Fortunately there is another alternative, one that no one seems to be talking about – at least no one on the presidential candidates’ stage. In Japan, it is a hot topic; and in China, it is evidently taken for granted: the government can generate the money it needs simply by creating it on the books of its own banks. Leaders in China and Japan recognize that stimulating the economy is not a zero-sum game in which funds are just shuffled from one pot to another. To grow the economy and increase GDP, demand (money) must go up along with supply. New money needs to be added to the system; and that is what China and Japan have been doing, very successfully.
Before the 2008-09 global banking crisis, China’s GDP increased by an average of 10% per year for 30 years. The money supply increased right along with it, created on the books of its state-owned banks. Japan under Prime Minister Shinzo Abe has been following suit, with massive economic stimulus funded by correspondingly massive purchases of the government’s debt by its central bank, using money simply created with computer keystrokes.
All of this has occurred without driving up prices, the dire result predicted by US economists who subscribe to classical monetarist theory. In the 20 years from 1998 to 2018, China’s M2 money supply grew from just over 10 trillion yuan to 180 trillion yuan ($11.6T), an 18-fold increase. Yet it closed 2018 with a consumer inflation rate that was under 2%. Price stability has been maintained because China’s Gross Domestic Product has grown at nearly the same fast clip, by a factor of 13 over 20 years.
In Japan, the massive stimulus programs called “Abenomics” have been funded through its central bank. The Bank of Japan has now “monetized” nearly 50% of the government’s debt, turning it into new money by purchasing it with yen created on the bank’s books. If the US Fed did that, it would own $11 trillion in US government bonds, four times what it holds now. Yet Japan’s M2 money supply has not even doubled in 20 years, while the US money supply has grown by 300%; and Japan’s inflation rate remains stubbornly below the BOJ’s 2% target. Abe’s stimulus programs have not driven up prices.
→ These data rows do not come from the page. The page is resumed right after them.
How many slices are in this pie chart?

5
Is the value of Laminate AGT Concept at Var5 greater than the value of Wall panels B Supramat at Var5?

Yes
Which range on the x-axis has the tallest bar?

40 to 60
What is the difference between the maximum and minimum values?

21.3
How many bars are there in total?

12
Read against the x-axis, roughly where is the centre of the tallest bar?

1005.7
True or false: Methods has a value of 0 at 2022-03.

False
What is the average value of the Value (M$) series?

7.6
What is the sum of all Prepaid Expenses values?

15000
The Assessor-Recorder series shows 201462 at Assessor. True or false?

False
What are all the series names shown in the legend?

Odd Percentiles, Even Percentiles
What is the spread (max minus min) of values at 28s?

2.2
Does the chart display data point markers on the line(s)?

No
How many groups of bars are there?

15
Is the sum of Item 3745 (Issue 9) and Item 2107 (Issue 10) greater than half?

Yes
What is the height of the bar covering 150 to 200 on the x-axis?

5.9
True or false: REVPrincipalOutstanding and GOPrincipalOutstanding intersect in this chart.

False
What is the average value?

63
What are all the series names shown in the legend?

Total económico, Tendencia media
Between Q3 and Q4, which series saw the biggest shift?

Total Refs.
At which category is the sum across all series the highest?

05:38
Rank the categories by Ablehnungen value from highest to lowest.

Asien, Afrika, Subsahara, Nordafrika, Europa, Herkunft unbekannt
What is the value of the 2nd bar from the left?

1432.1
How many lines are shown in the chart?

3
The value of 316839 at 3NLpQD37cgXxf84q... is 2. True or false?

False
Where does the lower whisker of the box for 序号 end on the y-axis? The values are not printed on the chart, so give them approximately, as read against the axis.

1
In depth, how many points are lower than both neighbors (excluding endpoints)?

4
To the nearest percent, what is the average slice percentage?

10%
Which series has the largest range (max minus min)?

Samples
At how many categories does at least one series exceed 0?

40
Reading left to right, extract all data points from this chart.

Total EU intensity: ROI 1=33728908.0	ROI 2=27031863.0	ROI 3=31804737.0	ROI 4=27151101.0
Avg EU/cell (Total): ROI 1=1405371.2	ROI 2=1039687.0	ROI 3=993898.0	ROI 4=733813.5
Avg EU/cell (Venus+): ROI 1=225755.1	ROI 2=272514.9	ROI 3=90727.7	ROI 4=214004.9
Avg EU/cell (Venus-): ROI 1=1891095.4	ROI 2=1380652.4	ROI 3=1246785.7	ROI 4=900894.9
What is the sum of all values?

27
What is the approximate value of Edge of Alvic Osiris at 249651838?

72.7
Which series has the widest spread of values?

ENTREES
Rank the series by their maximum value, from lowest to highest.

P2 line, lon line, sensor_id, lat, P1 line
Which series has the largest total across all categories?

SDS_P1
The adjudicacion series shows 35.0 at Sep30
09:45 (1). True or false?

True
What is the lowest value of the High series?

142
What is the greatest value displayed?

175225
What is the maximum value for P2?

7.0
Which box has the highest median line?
In fact deflation remains a greater concern than inflation in Japan, despite unprecedented debt monetization by its central bank.
China’s Economy: A Giant Ponzi Scheme or a New Economic Model?
Critics have long called China’s economy a Ponzi scheme, doomed to collapse in the end; and for 40 years China has continued to prove the critics wrong. According to a June 2019 report by the Congressional Research Service:
Since opening up to foreign trade and investment and implementing free-market reforms in 1979, China has been among the world’s fastest-growing economies, with real annual gross domestic product (GDP) growth averaging 9.5% through 2018, a pace described by the World Bank as “the fastest sustained expansion by a major economy in history.” Such growth has enabled China, on average, to double its GDP every eight years and helped raise an estimated 800 million people out of poverty. China has become the world’s largest economy (on a purchasing power parity basis), manufacturer, merchandise trader, and holder of foreign exchange reserves.